#### What the task asks
Return the lines of the data below starting at the one holding "Figure 13. Wave" and ending at the one holding "Figure 3. Evaluation", word for word, leaving every picture out.

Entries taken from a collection
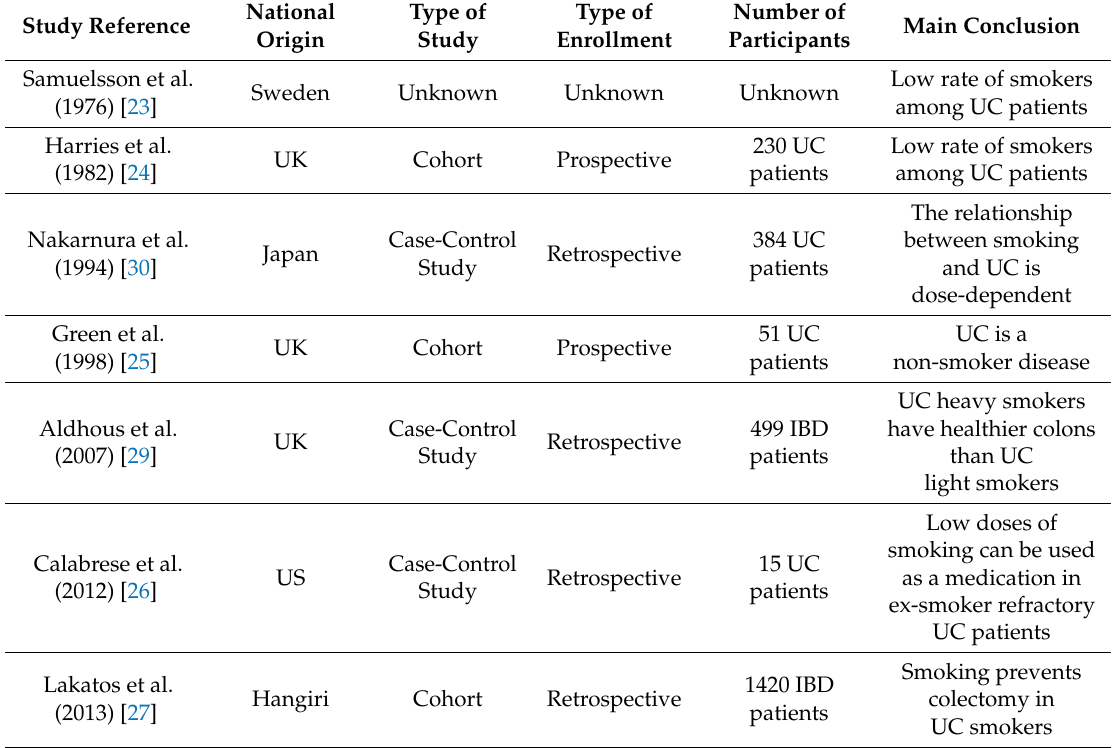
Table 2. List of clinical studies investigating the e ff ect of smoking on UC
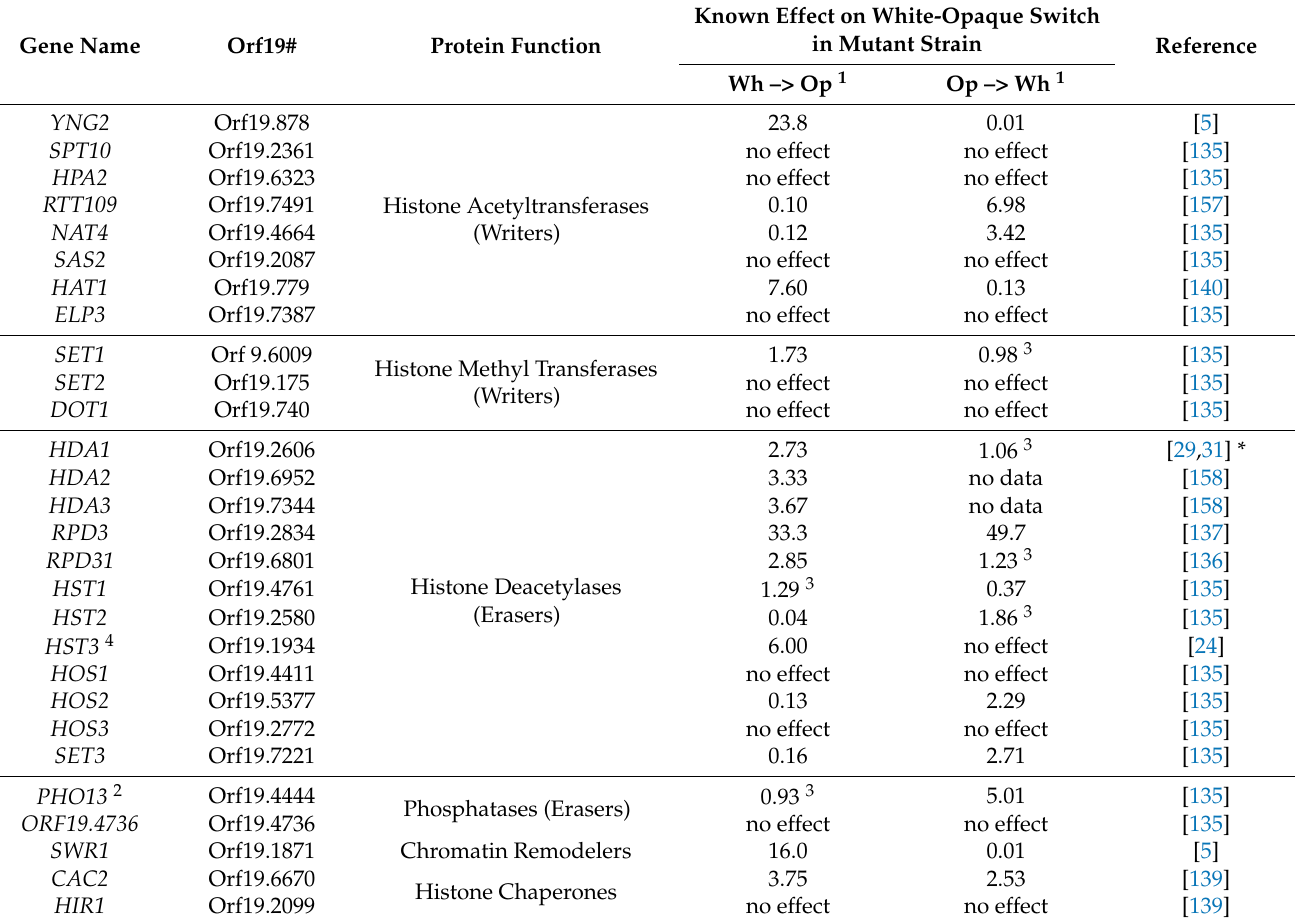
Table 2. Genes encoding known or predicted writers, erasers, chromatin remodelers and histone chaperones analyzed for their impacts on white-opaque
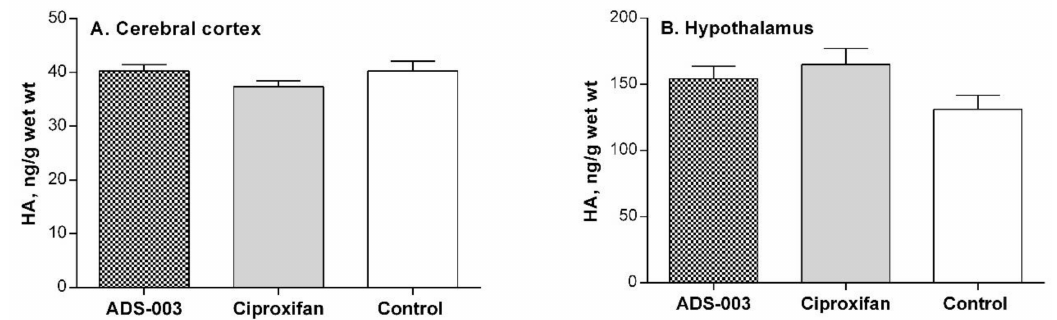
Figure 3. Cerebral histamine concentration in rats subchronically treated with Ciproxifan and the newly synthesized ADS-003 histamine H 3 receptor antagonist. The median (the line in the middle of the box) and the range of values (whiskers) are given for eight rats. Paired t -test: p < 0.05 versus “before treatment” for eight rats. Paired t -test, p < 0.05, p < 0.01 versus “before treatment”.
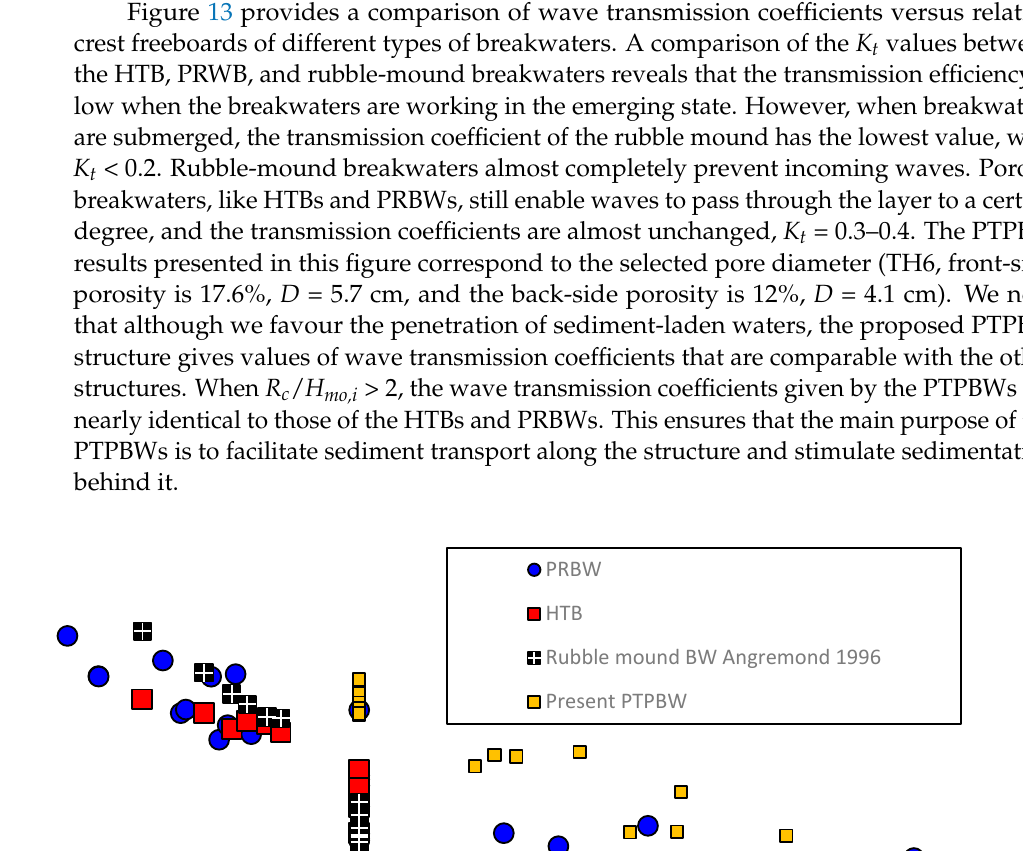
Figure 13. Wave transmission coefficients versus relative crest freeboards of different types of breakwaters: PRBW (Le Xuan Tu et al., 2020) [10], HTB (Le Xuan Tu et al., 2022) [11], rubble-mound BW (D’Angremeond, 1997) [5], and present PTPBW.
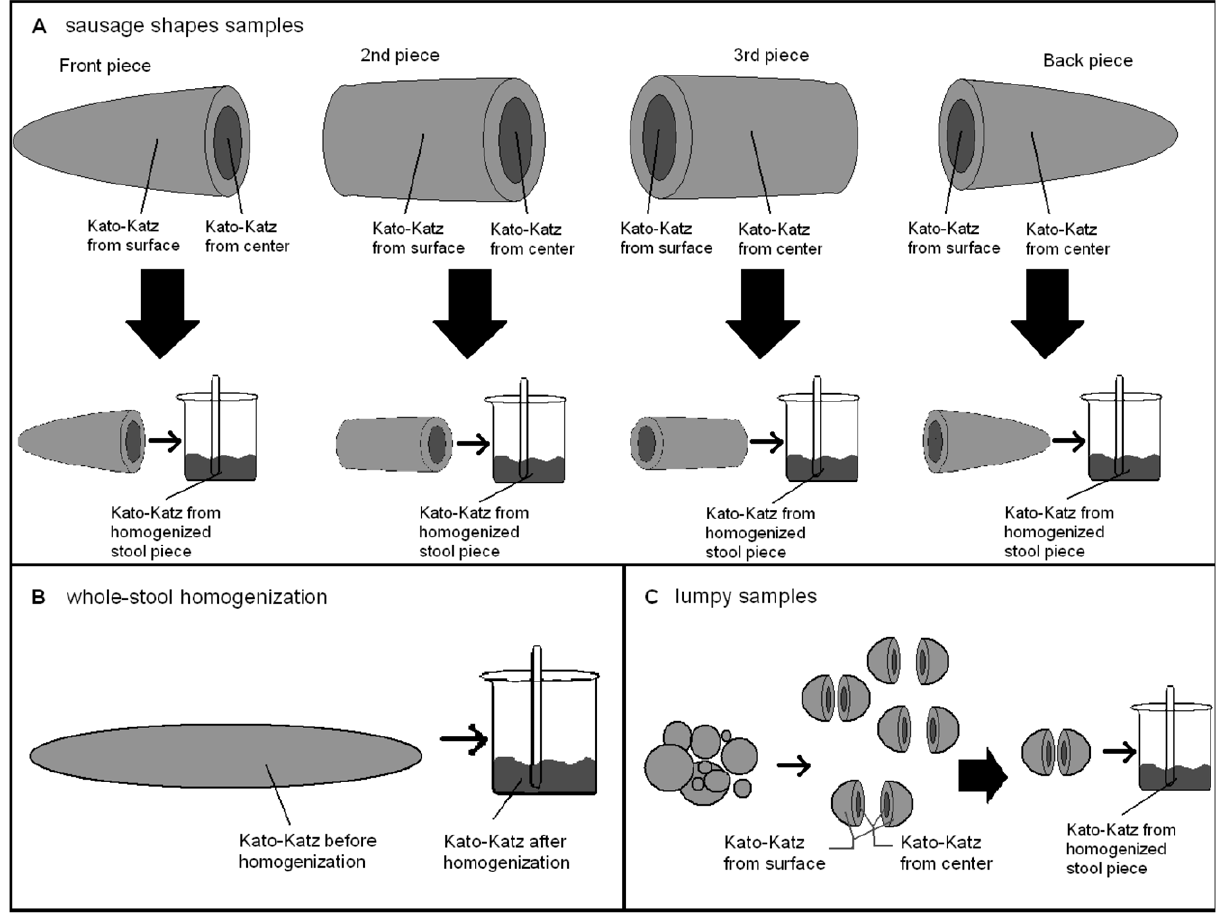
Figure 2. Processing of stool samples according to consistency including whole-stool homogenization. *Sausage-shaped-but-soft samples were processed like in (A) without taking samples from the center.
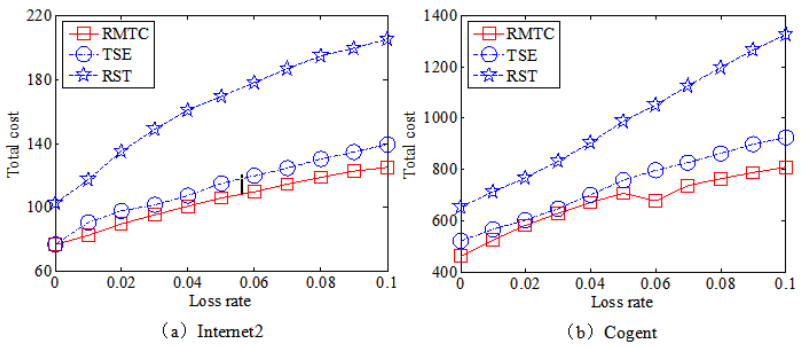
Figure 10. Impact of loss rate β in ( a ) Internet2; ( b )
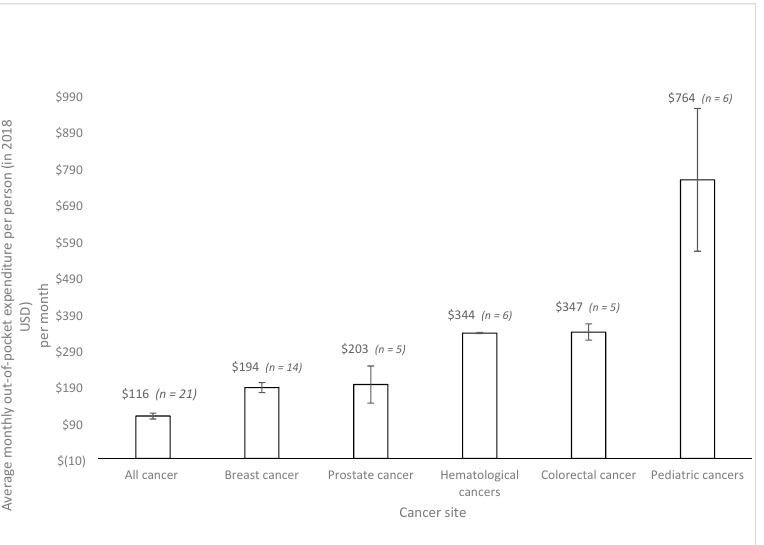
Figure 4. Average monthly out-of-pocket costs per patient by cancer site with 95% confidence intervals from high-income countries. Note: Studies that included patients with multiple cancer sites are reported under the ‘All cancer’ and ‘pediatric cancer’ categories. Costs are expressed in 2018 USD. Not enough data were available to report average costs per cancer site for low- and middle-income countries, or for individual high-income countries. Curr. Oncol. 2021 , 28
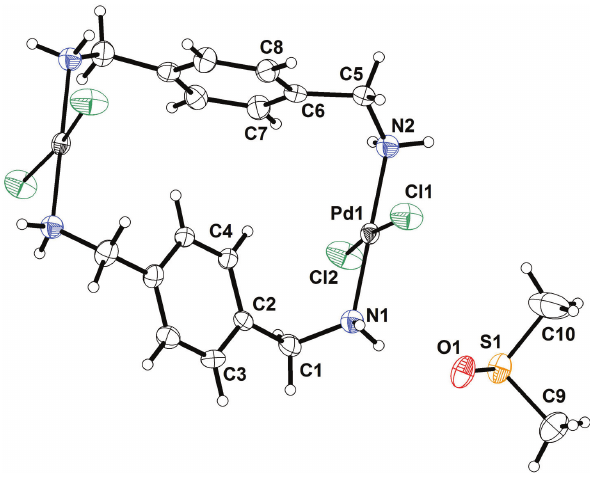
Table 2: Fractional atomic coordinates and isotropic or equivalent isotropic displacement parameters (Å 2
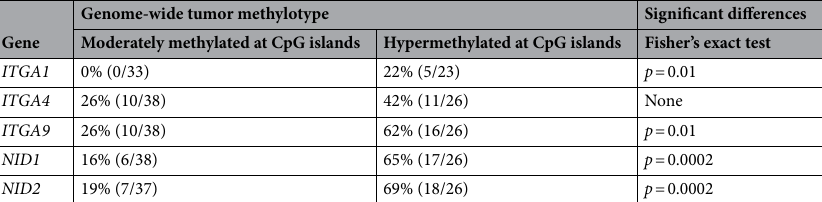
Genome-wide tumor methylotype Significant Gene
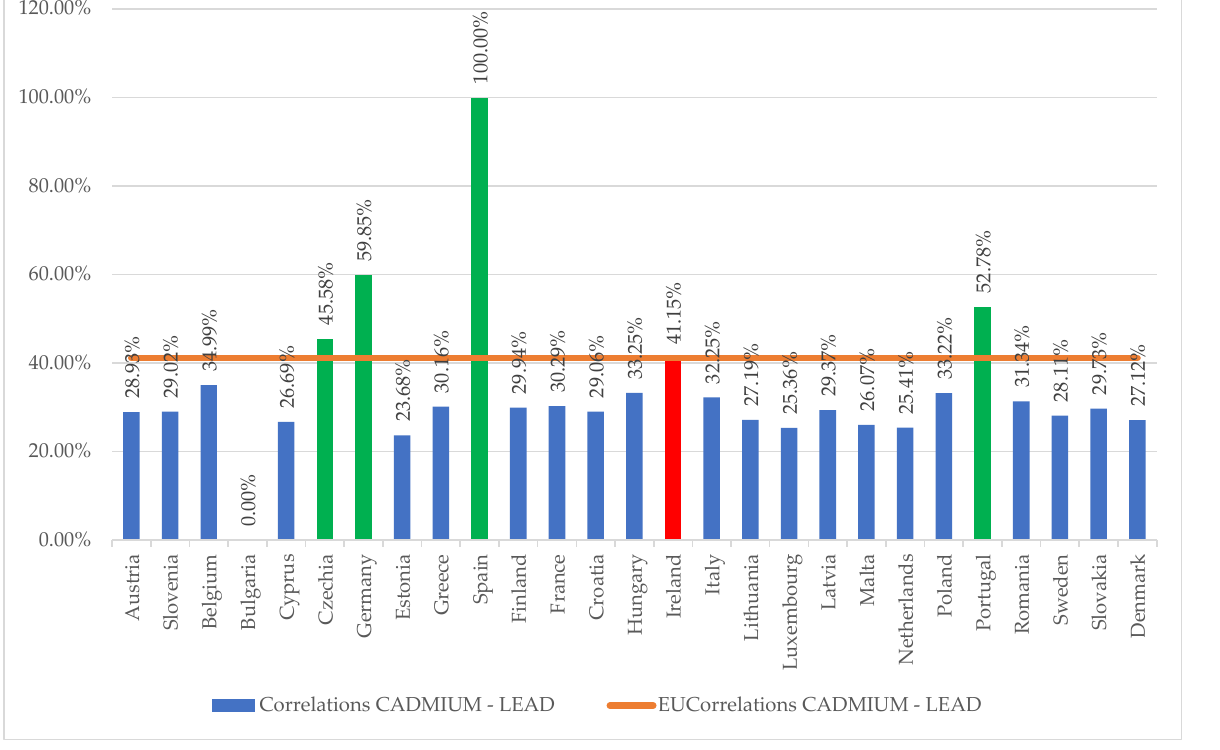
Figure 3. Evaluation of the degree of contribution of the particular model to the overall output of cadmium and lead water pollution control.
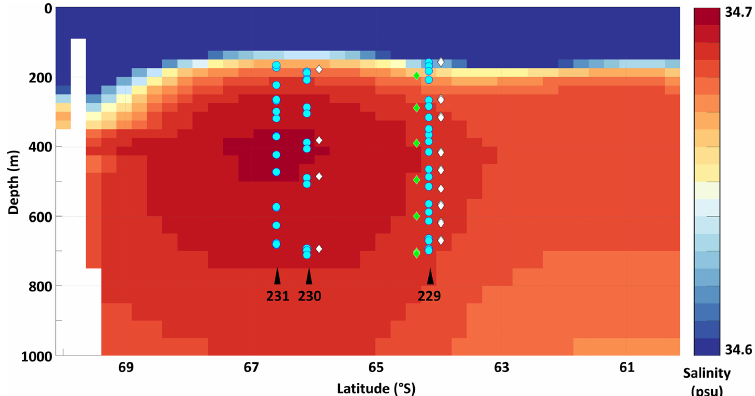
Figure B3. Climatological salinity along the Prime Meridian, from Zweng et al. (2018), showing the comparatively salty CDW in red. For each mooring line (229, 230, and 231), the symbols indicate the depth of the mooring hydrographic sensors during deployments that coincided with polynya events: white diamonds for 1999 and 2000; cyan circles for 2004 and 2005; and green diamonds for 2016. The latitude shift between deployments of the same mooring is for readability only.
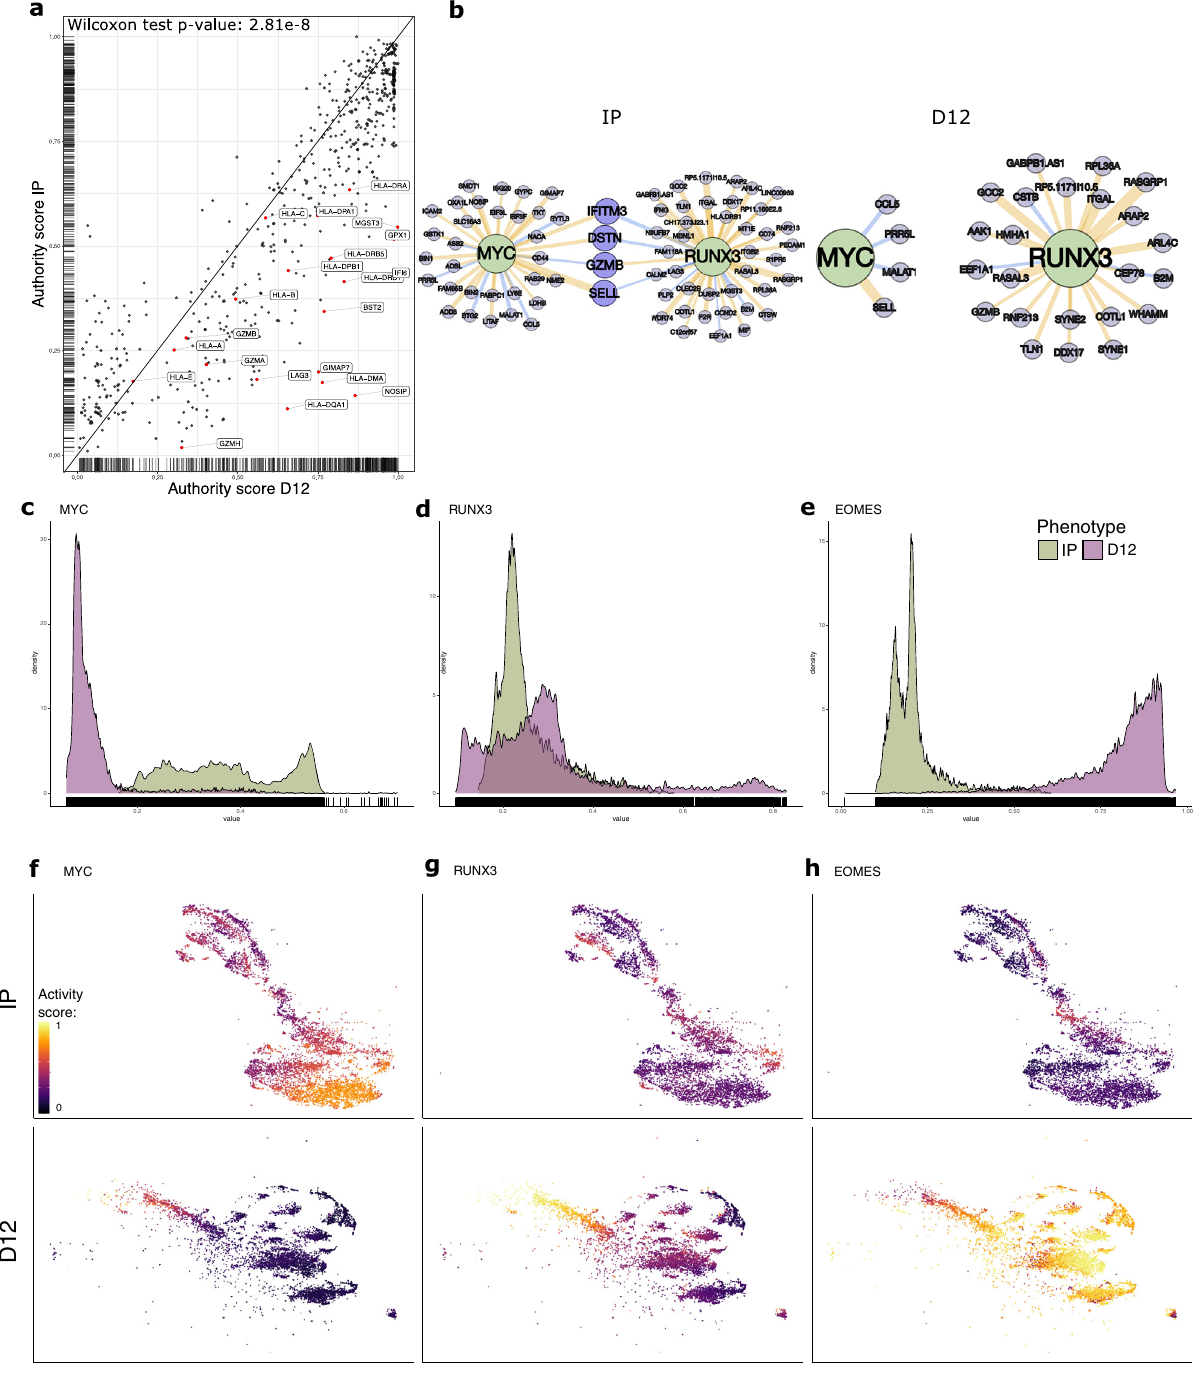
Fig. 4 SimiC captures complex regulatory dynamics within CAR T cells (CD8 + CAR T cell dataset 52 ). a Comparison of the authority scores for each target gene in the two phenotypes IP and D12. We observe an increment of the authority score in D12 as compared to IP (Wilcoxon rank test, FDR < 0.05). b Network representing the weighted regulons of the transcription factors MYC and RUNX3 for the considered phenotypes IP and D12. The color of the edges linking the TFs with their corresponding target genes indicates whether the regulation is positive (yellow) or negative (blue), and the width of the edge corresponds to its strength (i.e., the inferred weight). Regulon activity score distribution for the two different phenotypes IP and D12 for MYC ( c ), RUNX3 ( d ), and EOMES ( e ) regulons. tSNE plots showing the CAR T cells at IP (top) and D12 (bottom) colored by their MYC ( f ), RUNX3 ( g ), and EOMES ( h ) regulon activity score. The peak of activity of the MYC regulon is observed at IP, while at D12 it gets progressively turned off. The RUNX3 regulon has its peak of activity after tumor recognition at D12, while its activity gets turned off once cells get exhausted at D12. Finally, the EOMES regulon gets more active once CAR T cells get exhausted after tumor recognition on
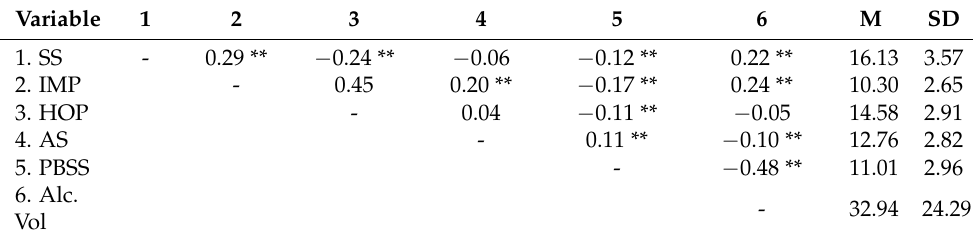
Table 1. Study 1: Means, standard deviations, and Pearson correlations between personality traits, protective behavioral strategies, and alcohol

#### Written response
Figure 13. Wave transmission coefficients versus relative crest freeboards of different types of breakwaters: PRBW (Le Xuan Tu et al., 2020) [10], HTB (Le Xuan Tu et al., 2022) [11], rubble-mound BW (D’Angremeond, 1997) [5], and present PTPBW.
Figure 2. Processing of stool samples according to consistency including whole-stool homogenization. *Sausage-shaped-but-soft samples were processed like in (A) without taking samples from the center.
Figure 10. Impact of loss rate β in ( a ) Internet2; ( b )
Figure 4. Average monthly out-of-pocket costs per patient by cancer site with 95% confidence intervals from high-income countries. Note: Studies that included patients with multiple cancer sites are reported under the ‘All cancer’ and ‘pediatric cancer’ categories. Costs are expressed in 2018 USD. Not enough data were available to report average costs per cancer site for low- and middle-income countries, or for individual high-income countries. Curr. Oncol. 2021 , 28
Table 2: Fractional atomic coordinates and isotropic or equivalent isotropic displacement parameters (Å 2
Genome-wide tumor methylotype Significant Gene
Figure 3. Evaluation of the degree of contribution of the particular model to the overall output of cadmium and lead water pollution control.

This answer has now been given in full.